● Task inputs

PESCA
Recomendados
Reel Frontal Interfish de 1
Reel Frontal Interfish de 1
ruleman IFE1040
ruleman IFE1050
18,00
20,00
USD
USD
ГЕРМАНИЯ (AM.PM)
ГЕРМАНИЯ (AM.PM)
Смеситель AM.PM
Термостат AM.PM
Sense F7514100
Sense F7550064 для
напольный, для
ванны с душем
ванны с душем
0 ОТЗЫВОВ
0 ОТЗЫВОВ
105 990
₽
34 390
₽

==

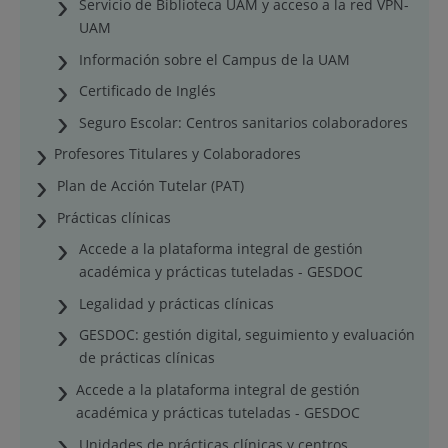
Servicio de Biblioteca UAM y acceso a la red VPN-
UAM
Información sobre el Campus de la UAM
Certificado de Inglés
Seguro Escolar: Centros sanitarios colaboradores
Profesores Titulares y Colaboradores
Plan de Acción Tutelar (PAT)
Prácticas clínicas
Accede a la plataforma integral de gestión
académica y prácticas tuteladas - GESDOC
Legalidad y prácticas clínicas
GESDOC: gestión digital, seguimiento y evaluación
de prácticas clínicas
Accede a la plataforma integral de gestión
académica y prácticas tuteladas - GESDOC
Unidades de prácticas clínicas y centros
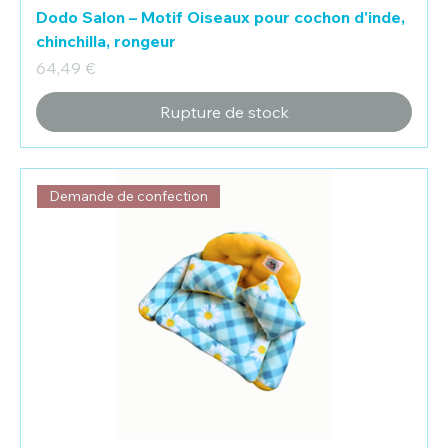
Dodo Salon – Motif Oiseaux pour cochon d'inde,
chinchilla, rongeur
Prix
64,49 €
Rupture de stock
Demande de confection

● Job
Check each line above for the string "clínicas" and report how many lines have it, giving only the number.

● Answer section
4